Gentle coming-of-age comedy-drama “Days of the Bagnold Summer,” which world premieres at Locarno Festival Wednesday, is the directorial feature debut of British actor Simon Bird, best known as the star of hit comedy series and movie franchise “The Inbetweeners.” Bird spoke to Variety in advance of the screening in Locarno’s Piazza Grande.

The film stars Earl Cave – Nick Cave’s son – as an angry teen, Daniel, spending a frustratingly dull summer in his suburban town with his lonely single mom, Sue, played by Monica Dolan. Rob Brydon, Alice Lowe and Tamsin Greig deliver deliciously witty cameos.

The film was produced by Matthew James Wilkinson, one of the original producers of box-office smash “Yesterday,” who also produced Bird’s directorial debut, the short “Ernestine & Kit,” which premiered at SXSW in 2016.

“Bagnold Summer” is based on the graphic novel by Joff Winterhart, and was adapted for film by Bird’s wife Lisa Owens.

What was it about the graphic novel that persuaded you to adapt it as a film?

It was the tone of it, which is understated, observant, poignant and funny, and those are the qualities that I enjoy in the films that I watch.

It felt like there aren’t that many British films made that are coming-of-age comedy-dramas set in the British suburbs, so there definitely felt like there was a niche there to be filled.

Is there a core issue around which you built the film? Was it the relationship between the mom and her son, and his transformation through the film?

Yeah, I think so. For me the key was as well just making sure that the story was shared between the two of them. It’s a coming-of-age film but not just Daniel’s coming-of-age film, it is as much Sue’s as Daniel’s. And that is what’s brilliant and so original about the book – it is just as empathetic towards this struggling single mum as it is towards the teenage metalhead.

What was the tone you were looking for in the film and the world that you created?

The films that I love to watch, the ones that sit somewhere between comedy and tragedy, are often quite delicate, small, precise films. So I guess that I wanted something like that… that was understated and felt honest and relatable.

In terms of the portrayal of Daniel, I read that you didn’t want him to be too one note: the moody teenager. Can you expand on that?

That came from the casting process. We saw a lot of kids come in and do the grumpy adolescent that we have all seen in TV programs and films before. The book is more complex, and the Danny in the book is more well-rounded than that, and his moodiness is clearly just a phase he is going through – a protective shell he’s put up around himself. It was important to me to find an actor who, as well as being able to do that side of things, was able to portray a degree of vulnerability, and someone who had a sense of humor and could nail the jokes as well.
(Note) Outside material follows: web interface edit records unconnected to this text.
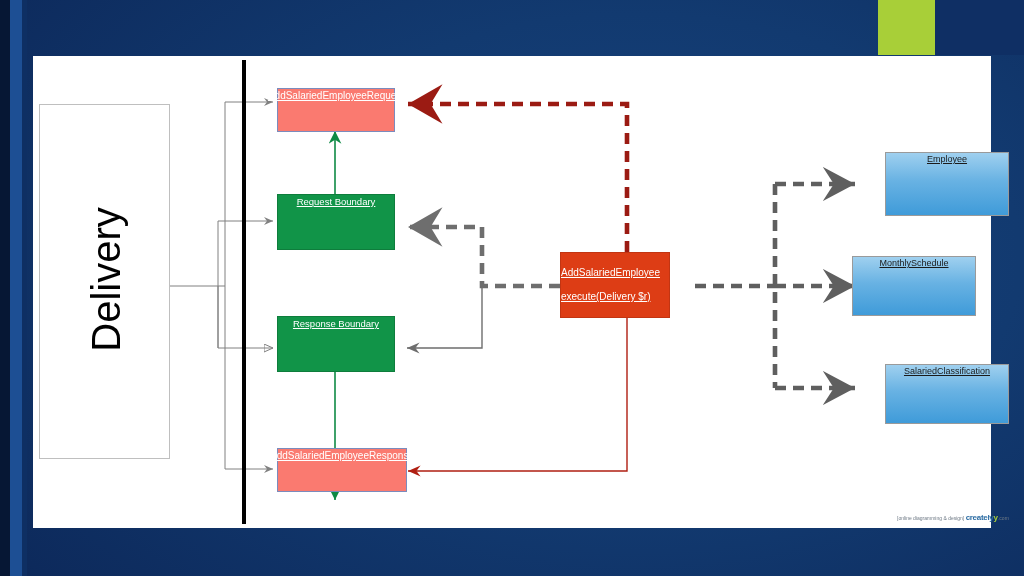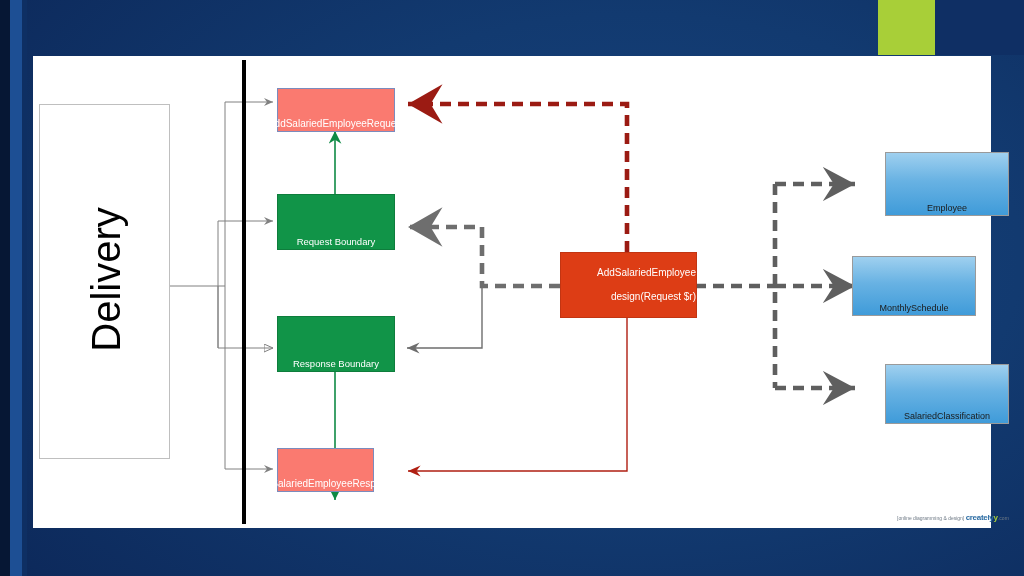--- a/index.html
+++ b/index.html
@@ -17,22 +17,22 @@
   .edge-accent2{position:absolute;left:22px;top:0;width:5px;height:576px;background:#0e2f63;}
 
   
   .bar-green{position:absolute;left:878px;top:0;width:57px;height:55px;background:#a8cf38;}
   .bar-navy-r{position:absolute;left:935px;top:0;width:89px;height:55px;background:#0f2f64;}
 
   
   #canvas{position:absolute;left:33px;top:56px;width:958px;height:472px;background:#ffffff;}
 
   
-  .node{position:absolute;box-sizing:border-box;display:flex;align-items:flex-end;
-    justify-content:center;text-align:center;color:#ffffff;line-height:1.45;}
+  .node{position:absolute;box-sizing:border-box;display:flex;align-items:flex-start;
+    justify-content:center;text-align:center;color:#ffffff;line-height:1.45;text-decoration:underline;}
 
   .node-pink{background:#fa7a70;border:1px solid #7b8bbd;font-size:10px;}
   .node-green{background:#119448;border:1px solid #0e7d3c;font-size:9.5px;}
   .node-orange{background:#dd3d15;border:1px solid #c23512;font-size:10px;flex-direction:column;}
   .node-orange span{display:block;margin:5px 0;}
   .node-blue{font-size:9px;color:#1b1b1b;
     background:linear-gradient(180deg,#9fd0ef 0%,#68b2e3 45%,#3f9bd9 100%);
     border:1px solid #9a9a9a;margin-left:25px;}
 
   .group-box{position:absolute;box-sizing:border-box;border:1px solid #bfbfbf;background:#fff;}
@@ -125,27 +125,27 @@
     </div>
 
     <div class="node node-green" style="left:244px;top:138px;width:118px;height:56px;">
       <span>Request Boundary</span>
     </div>
 
     <div class="node node-green" style="left:244px;top:260px;width:118px;height:56px;">
       <span>Response Boundary</span>
     </div>
 
-    <div class="node node-pink" style="left:244px;top:392px;width:97px;height:44px;">
+    <div class="node node-pink" style="left:244px;top:392px;width:130px;height:44px;">
       <span>AddSalariedEmployeeResponse</span>
     </div>
 
-    <div class="node node-orange" style="left:527px;top:196px;width:137px;height:66px;">
+    <div class="node node-orange" style="left:527px;top:196px;width:110px;height:66px;">
       <span>AddSalariedEmployee</span>
-      <span>design(Request $r)</span>
+      <span>execute(Delivery $r)</span>
     </div>
 
     <div class="node node-blue" style="left:827px;top:96px;width:124px;height:64px;">
       <span>Employee</span>
     </div>
     <div class="node node-blue" style="left:794px;top:200px;width:124px;height:60px;">
       <span>MonthlySchedule</span>
     </div>
     <div class="node node-blue" style="left:827px;top:308px;width:124px;height:60px;">
       <span>SalariedClassification</span>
And fortunately we got Earl who was great at all those different facets of Daniel’s character.

Was it also important that it was believable in terms of the story and the setting? For example, his relationship with his father.

Yeah, totally. The key is that you sympathize with him, and you understand where his moods are coming from.

What were the films that provided the inspiration for the tone of your film?

When I started looking for references of films that existed in the same world I really couldn’t find many British ones… those coming-of-age comedy dramas don’t seem to be something that Britain has a history of making. Richard Ayoade’s “Submarine” is the exception to that. Most of the films we were looking at as direct references for this were American: so films like “Rushmore,” “Welcome to the Dollhouse” and “Dazed and Confused,” those summery, suburban coming-of-age films; and “We Are the Best!,” a Swedish film about some punk rock loving teenagers. Most of the films we looked at were bright, music heavy, American, indie comedy-dramas. It was a deliberate decision to do something that isn’t done much in Britain, which is make something that celebrates the suburbs rather than reveling in the misery of them.

Why did you want to direct a feature film?

In my parallel careers I’ve been involved in lots of other different aspects of filmmaking and while acting is really fun it is not necessarily the most creatively satisfying thing you can do. And I found myself feeling quite jealous on set of the writers and the directors – the people who have more of a say over how the film turns out… and basically I’m a bit of a control freak – I like the idea of seeing an idea through from the very start to the very end. And it was every bit as rewarding as I had hoped. You get a taste for it. It is definitely something I want to do more of.

Have you got other projects you are working on?

Sort of. Nothing I can really speak about. Some things are in their very early days.

Would you take the characters [in “Bagnold Summer”] on into another film or a TV series?

I don’t think so. The point of that story is how small and bathetic it is. It’s nice that you see a slice of their life and any progress they’ve made as characters is so minimal that you can read into that what you like and imagine how their lives are going to turn out. So I think I’ll probably move on and do something different.

Did you draw on your own memories as a teenager. Were you a difficult teenager?

I probably didn’t go through a phase quite as tricky as Daniel in the film, but I definitely had my moments.